If it's dry where you are (it doesn't work here) get wet and let evaporation cool you. Even here you can get wet and stand naked in front of a fan you will get cold.
Buy a dual hose portable AC, that's what I did when I lived in an apartment that would get VERY hot no matter what. (Actually, to save some $$ I got a single hose and modified it to a dual hose, but depending on the specific model and the tolerances they built it to, it risks short cycling and possibly burn out)
They're still not nearly efficient as a window AC, but far far better than those single hose ones
If you can fit a window AC do that instead, if you are able to make modifications, a small mini split/heat pump system would do wonderfully. Though I have heard that they make mini splits that go through small windows rather then needing to drill through the wall, so that might be an option too.
The other tips and tricks are nice, if you have exhausted all other AC options and simply can't have an AC at all (Which is mostly due to cost, dual hose portable ACs are pricey) but they really don't compare to an actual AC system.
The video shows how to create a salt based pcm (phase change material). You can also buy packs like these but I thought it seemed more fun to create it myself, so it will be my summer project when the heat is not barrable. I think Putting it under a cap would do wonders.

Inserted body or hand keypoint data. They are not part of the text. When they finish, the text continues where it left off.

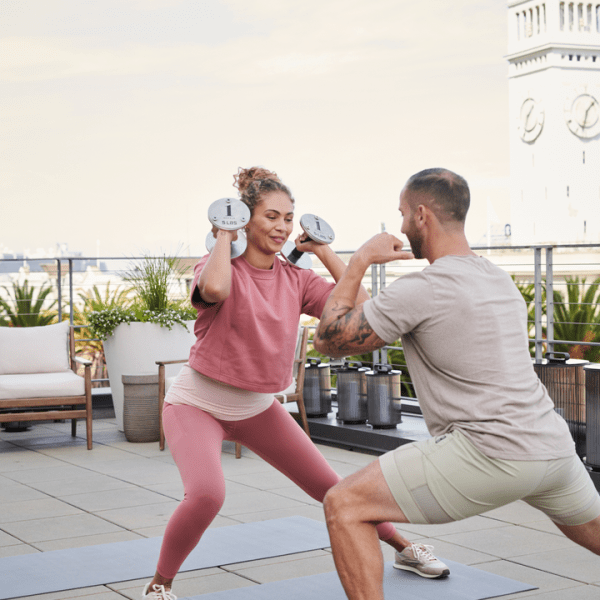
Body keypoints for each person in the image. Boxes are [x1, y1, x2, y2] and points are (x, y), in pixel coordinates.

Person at [142, 167, 449, 600]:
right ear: (245, 218)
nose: (281, 226)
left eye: (288, 218)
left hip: (257, 408)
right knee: (207, 494)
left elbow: (365, 312)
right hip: (197, 404)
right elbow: (213, 288)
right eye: (270, 216)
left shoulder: (296, 279)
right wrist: (225, 236)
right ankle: (160, 584)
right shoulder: (219, 268)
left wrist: (324, 252)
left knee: (336, 490)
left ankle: (403, 548)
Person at [313, 167, 600, 600]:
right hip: (553, 449)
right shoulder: (495, 278)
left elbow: (330, 339)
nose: (403, 223)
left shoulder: (423, 288)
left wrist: (360, 260)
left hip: (489, 453)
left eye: (404, 214)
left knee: (344, 504)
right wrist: (328, 254)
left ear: (422, 216)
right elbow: (382, 317)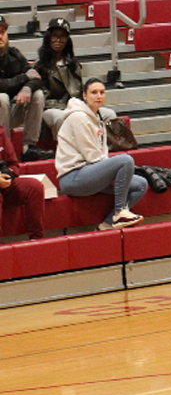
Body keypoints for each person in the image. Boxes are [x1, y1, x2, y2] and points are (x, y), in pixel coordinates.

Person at [55, 78, 148, 230]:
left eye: (102, 92)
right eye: (94, 92)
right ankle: (119, 212)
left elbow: (100, 155)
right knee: (126, 161)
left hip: (90, 172)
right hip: (73, 176)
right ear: (84, 96)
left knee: (140, 184)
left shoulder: (97, 118)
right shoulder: (79, 117)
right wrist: (113, 173)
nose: (98, 96)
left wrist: (112, 173)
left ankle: (107, 224)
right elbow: (92, 156)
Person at [34, 17, 116, 138]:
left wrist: (83, 105)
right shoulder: (39, 65)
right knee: (61, 118)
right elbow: (42, 99)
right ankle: (64, 147)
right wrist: (70, 107)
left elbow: (80, 91)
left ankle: (102, 146)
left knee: (109, 115)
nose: (58, 40)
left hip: (76, 106)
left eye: (62, 36)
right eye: (54, 36)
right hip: (52, 109)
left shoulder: (74, 65)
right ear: (48, 38)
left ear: (67, 40)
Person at [0, 16, 53, 163]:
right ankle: (4, 150)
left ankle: (28, 148)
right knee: (2, 98)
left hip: (9, 112)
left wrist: (27, 87)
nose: (0, 36)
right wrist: (24, 78)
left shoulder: (14, 54)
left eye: (3, 31)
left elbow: (36, 78)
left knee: (38, 95)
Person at [0, 125, 45, 240]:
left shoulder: (1, 133)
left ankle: (37, 240)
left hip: (5, 184)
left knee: (34, 187)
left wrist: (9, 174)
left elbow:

Open everything up really early to cool the house and use fans to direct airflow. Close all the blinds facing the sun and follow it around the house through the day doing the same. We are lucky to have a basement so we also direct cool airflow from the basement to upstairs and through the house on the hottest days. We also run a dehumidifier because it's very humid here.
I was previously convinced that taking cold showers was my only saving grace during hot summers, but this year I got the advice to try to take a warm shower a short while before bed, and I'm surprised to say that it has helped. This is for high 20s though so YMMV for sure.
Other things that help:
Open windows when outdoor temperature is lower than indoor temperature, and try to get a cross breeze going if possible
Keep light out of the house by closing blinds during the day
Wear linen clothing and use linen bedding, this material works better for warm conditions
Fans help reduce perceived temperature by several degrees
If you live in a dry climate you can create a makeshift evaporation cooler with a fan, tub, water pump, and evap material.
Set it up in front of an opened window, blow it into the house, and open a window at the other side of the house. You can easily get 20 degree F drop in temp.
You dont wanna just be blowing around the oven-like air trapped in your house. Open two windows on opposite ends of the house, and point a fan facing outside at one of the windows. This will pull air from the opposite window and create a crossbreeze of fresh air.
Lying shirtless on a hard floor can also help cool your body down
Do you have ceiling fans? I honestly have rarely even wanted AC because ceiling fans do such a good job at keeping the place cool up to at least the low 30s, when I'm not headed up from doing exercise.
At my family cottage, we had it for over 40 years before getting portable ACs. Generally we just avoided the heat waves. Cold waterbottles in between your neck and shoulders really helps circulate the cooled blood throughout your body. We ended up getting portable ACs one year because we were spending a week there and it was over 95f every day. A few years later one of us took a paid early retirement package and we used some of that money to get central AC, best upgrade for our cottage ever.
what are your tips to stay cool during the summer?
U aren't supposed to do anything else than getting used to. Stop burning so much fuel in doing something so futile since once u r on ur way to the job u r gonna suffer like hell even if only when getting down the car.
Wanna do something useful, buy a really hot coffe and drink it, once ur temp goes down ur gonna even feel cold at normal temp from that point foward, u welcome.